DARREN WALKER: Well, Kristin, I think last year was truly a racial reckoning of the kind we have never seen in this country, and certainly in our lifetimes. To see corporate America, the CEOs of the major companies acknowledge that, in fact, corporate America has failed Black America-- and what I mean by that is the reality of how African-Americans' success has not been achieved in corporate America as we had hoped and anticipated, and certainly the leaders of our civil rights movement and others.
So there has been huge disappointment. And that disappointment was manifest in 2020. But the encouraging thing that came out of 2020 was the strong statements-- Black Lives Matter and other statements by CEOs-- with concrete, measurable objectives attached that give us time now, one year later, to assess just how much progress has been made. I'm not prepared to say that we have turned the corner. We are far from turning the corner. But I do think we have begun to see some progress and some reasons for hope.
KRISTIN MYERS: What are still the biggest hurdles to equality in this country, or perhaps the systems in the biggest need of reform?
DARREN WALKER: Well, I think we have to look at our capitalist system. Let's just start with the basics. We are a capitalist democracy. I am a believer that there is no better mechanism to organize an economy than capitalism. But I also, as an advocate for capitalism, have to acknowledge its shortcomings-- and the reality that in the United States, we have actually never given real capitalism a chance.
And so we have really only recently started to talk about really truly giving capitalism a chance so that everyone has an opportunity to benefit from a sense of shared prosperity. And so what we need is a new form of stakeholder capitalism that recognizes the importance of all stakeholders-- yes, shareholders, but also employees, community, suppliers at the places where we do our business.
All of these are stakeholders, and we need to think about them. The actual boardroom of corporations needs to change. If you look, a year ago, we had a third of the S&P that did not even have a single African-American director. I can assure you that if you do not have representation at the board, you are not likely to see material, sustainable change at the C-suite and within the company more broadly.
And so we've got to change the boardroom. We've got to change the c-suite. We've got to change the rules of the game so that people have an opportunity to compete on a level playing field.
KRISTIN MYERS: Now, you've said that the question that wealthy, privileged people should really be asking themselves is not how much they're willing to give, but rather, how much they're willing to give up. Is that just a question of money, or is it also of power?

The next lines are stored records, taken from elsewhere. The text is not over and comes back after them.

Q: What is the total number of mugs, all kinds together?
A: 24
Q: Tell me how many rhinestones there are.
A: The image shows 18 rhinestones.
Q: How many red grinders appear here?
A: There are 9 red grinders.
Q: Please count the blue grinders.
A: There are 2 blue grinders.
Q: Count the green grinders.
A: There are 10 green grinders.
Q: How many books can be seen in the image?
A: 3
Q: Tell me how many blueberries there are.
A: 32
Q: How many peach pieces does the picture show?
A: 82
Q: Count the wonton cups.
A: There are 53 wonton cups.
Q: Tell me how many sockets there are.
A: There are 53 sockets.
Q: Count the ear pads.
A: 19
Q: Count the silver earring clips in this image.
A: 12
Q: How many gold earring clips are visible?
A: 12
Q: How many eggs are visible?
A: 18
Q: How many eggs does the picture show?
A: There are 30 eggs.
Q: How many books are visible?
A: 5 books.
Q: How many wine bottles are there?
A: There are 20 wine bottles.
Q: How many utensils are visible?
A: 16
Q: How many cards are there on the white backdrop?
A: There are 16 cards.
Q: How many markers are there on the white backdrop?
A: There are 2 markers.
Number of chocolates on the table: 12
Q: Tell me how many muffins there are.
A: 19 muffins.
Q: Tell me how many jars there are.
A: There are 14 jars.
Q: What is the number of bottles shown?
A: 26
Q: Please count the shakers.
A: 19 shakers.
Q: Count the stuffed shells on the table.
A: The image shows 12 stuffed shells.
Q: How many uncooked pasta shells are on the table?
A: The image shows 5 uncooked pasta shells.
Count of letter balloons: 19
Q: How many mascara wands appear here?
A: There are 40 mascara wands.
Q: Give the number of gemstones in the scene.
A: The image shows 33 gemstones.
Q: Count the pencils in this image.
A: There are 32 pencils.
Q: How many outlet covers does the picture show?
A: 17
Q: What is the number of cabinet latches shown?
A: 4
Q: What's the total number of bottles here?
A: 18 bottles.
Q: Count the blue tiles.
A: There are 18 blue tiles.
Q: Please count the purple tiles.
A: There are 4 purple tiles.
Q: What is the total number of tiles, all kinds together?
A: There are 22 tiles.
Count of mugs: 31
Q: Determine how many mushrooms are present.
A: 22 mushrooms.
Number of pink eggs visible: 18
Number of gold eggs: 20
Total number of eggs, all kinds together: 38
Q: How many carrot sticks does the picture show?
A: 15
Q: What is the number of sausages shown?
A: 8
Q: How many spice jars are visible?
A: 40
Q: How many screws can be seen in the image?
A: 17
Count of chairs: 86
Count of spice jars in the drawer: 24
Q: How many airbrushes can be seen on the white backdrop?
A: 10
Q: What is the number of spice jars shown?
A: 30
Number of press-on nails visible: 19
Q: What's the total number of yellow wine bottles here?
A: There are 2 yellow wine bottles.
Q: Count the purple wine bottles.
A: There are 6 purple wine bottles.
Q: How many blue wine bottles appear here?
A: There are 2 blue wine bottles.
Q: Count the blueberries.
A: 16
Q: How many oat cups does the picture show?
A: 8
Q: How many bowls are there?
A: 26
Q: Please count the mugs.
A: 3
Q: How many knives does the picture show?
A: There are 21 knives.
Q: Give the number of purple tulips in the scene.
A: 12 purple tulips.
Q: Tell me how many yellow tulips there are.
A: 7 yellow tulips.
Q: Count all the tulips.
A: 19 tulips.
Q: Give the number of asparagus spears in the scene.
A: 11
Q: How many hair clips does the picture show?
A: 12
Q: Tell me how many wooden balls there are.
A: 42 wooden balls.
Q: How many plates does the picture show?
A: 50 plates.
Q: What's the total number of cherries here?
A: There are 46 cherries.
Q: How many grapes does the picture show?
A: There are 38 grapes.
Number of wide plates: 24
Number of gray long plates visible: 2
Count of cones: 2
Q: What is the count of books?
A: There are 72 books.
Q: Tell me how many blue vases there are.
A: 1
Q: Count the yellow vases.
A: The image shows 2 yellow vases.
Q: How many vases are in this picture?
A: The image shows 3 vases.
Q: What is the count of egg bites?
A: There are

DARREN WALKER: I think it is of both. I think there certainly is no doubt that we have to ask ourselves-- we privileged people-- and, Kristin, I have lived with privilege and without. And I am lucky enough to live in a country where a poor kid like myself could be born in the bottom 1% and find myself in the top 1%. And that can only happen in America.
But if we want that to continue to happen, we have to not hoard all the privileges and all of the assets-- that we have to understand that in order for opportunity-- that opportunity ladder, and that mobility escalator to continue to work, we've got to have a system that does not compound the advantage of the already-advantaged, and compound the disadvantage of the already disadvantaged-- and particularly the historically disadvantaged.
So we have to look at what are the systems that produce and reproduce inequality. Those systems are our education system, our access to capital systems, financial systems, and say, what do we need to do to change those systems? Our tax system, which privileges people like me-- certainly those of us in the last year who were lucky enough, fortunate enough to have investments, to have assets, to have real estate, to have investments in the stock market-- we are much better off.
A year after the most devastating pandemic in history, we are better off, we privileged Americans, than our fellow Americans are, because most Americans suffered during this pandemic financially. Most Americans actually feel less financially secure, whereas most of us who have benefited are more financially secure than we were a year ago. There's something fundamentally wrong with a system like that if it goes unchecked.
So I'm simply saying, we need to ask some questions to ensure that we still leave hope on the table. At the end of the day, the American dream of hope and aspiration is what fuels our society. Hope is the oxygen of democracy.
And if we allow it, hope and hopelessness will be the end of our society. And I believe in this country. I know there is no other nation like the United States of America, and my loyalty and faith in it is unwavering. But I also am sobered by the reality of what I see in this country, which is far too much inequality.